Une triste journée
Andrea Tornielli* - Cité du Vatican
Jeudi fut une bien triste journée pour l'Europe et ses institutions. Le fait que l'avortement, c'est-à-dire la mise à mort délibérée de l'être humain le plus vulnérable -ne l'appelez pas par pitié «appendice» ou «morceau de viande»- soit transformé en droit fondamental en dit long sur la dérive éthique en cours. Pas plus tard que lundi dernier, une déclaration du dicastère pour la Doctrine de la foi, approuvée par le Pape François, a été publiée concernant la «dignité infinie» de tout être humain, et une liste non exhaustive des violations auxquelles cette dignité est soumise aujourd'hui. Parmi ces violations figure l'avortement.
«Le courage de regarder la vérité en face et d'appeler les choses par leur nom est plus que jamais nécessaire, sans céder à des compromis par facilité ou à la tentation de s'abuser soi-même», lit-on dans le document, qui reprend des passages du récent magistère. «L'avortement provoqué est “le meurtre délibéré et direct, quelle que soit la façon dont il est effectué, d'un être humain dans la phase initiale de son existence, située entre la conception et la naissance”. Les enfants à naître sont ainsi “les plus sans défense et innocents de tous, auxquels on veut nier aujourd’hui la dignité humaine afin de pouvoir en faire ce que l’on veut, en leur retirant la vie et en promouvant des législations qui font que personne ne peut l’empêcher”. Il faut donc affirmer avec force et clarté, y compris à notre époque, que “cette défense de la vie à naître est intimement liée à la défense de tous les droits humains. Elle suppose la conviction qu’un être humain est toujours sacré et inviolable, dans n’importe quelle situation et en toute phase de son développement”.»

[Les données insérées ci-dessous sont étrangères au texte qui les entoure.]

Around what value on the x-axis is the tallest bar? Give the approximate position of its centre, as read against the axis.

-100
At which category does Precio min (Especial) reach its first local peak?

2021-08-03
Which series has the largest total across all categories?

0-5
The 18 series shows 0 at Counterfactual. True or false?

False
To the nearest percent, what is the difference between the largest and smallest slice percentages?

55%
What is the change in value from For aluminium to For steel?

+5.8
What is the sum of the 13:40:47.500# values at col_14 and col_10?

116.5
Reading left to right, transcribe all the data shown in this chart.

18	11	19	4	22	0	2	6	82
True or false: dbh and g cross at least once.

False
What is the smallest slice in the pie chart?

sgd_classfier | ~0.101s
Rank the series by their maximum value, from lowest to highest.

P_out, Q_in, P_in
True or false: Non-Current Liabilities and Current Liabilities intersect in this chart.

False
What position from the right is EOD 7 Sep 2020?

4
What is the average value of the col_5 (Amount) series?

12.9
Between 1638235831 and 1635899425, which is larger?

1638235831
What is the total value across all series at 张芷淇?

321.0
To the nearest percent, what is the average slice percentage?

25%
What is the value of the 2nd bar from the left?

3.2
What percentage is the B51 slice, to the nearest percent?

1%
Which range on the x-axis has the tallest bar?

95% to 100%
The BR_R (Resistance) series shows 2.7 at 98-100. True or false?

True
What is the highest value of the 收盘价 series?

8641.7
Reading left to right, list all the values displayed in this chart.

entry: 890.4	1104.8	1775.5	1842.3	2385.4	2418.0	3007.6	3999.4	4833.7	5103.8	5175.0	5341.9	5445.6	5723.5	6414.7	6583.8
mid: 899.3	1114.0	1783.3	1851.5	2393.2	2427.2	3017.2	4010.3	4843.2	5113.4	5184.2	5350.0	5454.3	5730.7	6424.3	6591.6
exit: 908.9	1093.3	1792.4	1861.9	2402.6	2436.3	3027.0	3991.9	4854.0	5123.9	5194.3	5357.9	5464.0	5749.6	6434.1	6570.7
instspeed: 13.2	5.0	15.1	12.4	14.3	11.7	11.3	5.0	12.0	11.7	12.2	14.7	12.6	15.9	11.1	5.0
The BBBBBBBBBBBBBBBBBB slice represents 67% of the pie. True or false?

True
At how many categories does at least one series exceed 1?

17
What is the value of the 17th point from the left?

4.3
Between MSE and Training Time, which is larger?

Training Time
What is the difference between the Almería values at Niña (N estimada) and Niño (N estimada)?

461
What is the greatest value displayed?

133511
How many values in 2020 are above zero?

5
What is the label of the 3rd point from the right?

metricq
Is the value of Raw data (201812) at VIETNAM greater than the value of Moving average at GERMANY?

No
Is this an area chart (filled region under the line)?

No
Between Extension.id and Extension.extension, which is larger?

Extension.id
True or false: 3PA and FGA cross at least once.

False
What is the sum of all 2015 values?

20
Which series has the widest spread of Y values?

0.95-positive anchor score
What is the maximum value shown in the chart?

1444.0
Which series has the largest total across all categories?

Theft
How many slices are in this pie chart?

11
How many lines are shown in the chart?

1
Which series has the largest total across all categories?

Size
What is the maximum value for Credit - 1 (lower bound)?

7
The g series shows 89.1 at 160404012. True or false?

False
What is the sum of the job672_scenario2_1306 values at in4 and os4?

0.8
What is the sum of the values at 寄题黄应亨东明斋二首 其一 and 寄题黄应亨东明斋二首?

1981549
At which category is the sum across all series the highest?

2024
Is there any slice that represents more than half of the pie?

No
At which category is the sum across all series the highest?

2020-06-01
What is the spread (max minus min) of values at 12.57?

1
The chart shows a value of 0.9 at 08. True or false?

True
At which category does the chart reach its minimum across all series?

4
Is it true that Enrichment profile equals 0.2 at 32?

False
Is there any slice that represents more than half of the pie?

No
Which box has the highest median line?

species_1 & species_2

On sait que pour entrer en vigueur, la décision du Parlement nécessite la ratification unanime des 27 pays qui composent l'Union européenne, et l'unanimité dans ce domaine sera difficile à obtenir. Mais le signal demeure: une Europe silencieuse, fatiguée, incapable de réfléchir d'une seule voix à des initiatives diplomatiques pour enrayer la guerre en cours et l'abîme vers lequel le monde se dirige de plus en plus vite; une Europe incapable de prendre en charge communautairement la tragédie des migrants et la nécessité de leur venir en aide en évitant que la Méditerranée ne continue à être un cimetière, a montré que l'une de ses priorités est de consacrer comme un droit fondamental européen une possibilité que, par ailleurs, la plupart des États membres de l'UE autorisent déjà dans leur législation, à savoir l'assassinat de femmes et d'hommes dans la phase initiale de leur existence.
Jeudi encore, alors que le Parlement européen s'apprêtait à voter sur l'avortement, le Pape, lors de son intervention à la session plénière de l'Académie pontificale des Sciences sociales, a parlé de la culture du déchet qui devient aujourd'hui une culture de la mort qui touche les plus faibles: «Tout être humain a le droit de vivre dans la dignité et de se développer pleinement», «même s’il est né ou a grandi avec des limites. Car cela ne porte pas atteinte à son immense dignité de personne humaine qui ne repose pas sur les circonstances mais sur la valeur de son être. Lorsque ce principe élémentaire n’est pas préservé, il n’y a d’avenir ni pour la fraternité ni pour la survie de l’humanité» (Fratelli tutti n°107).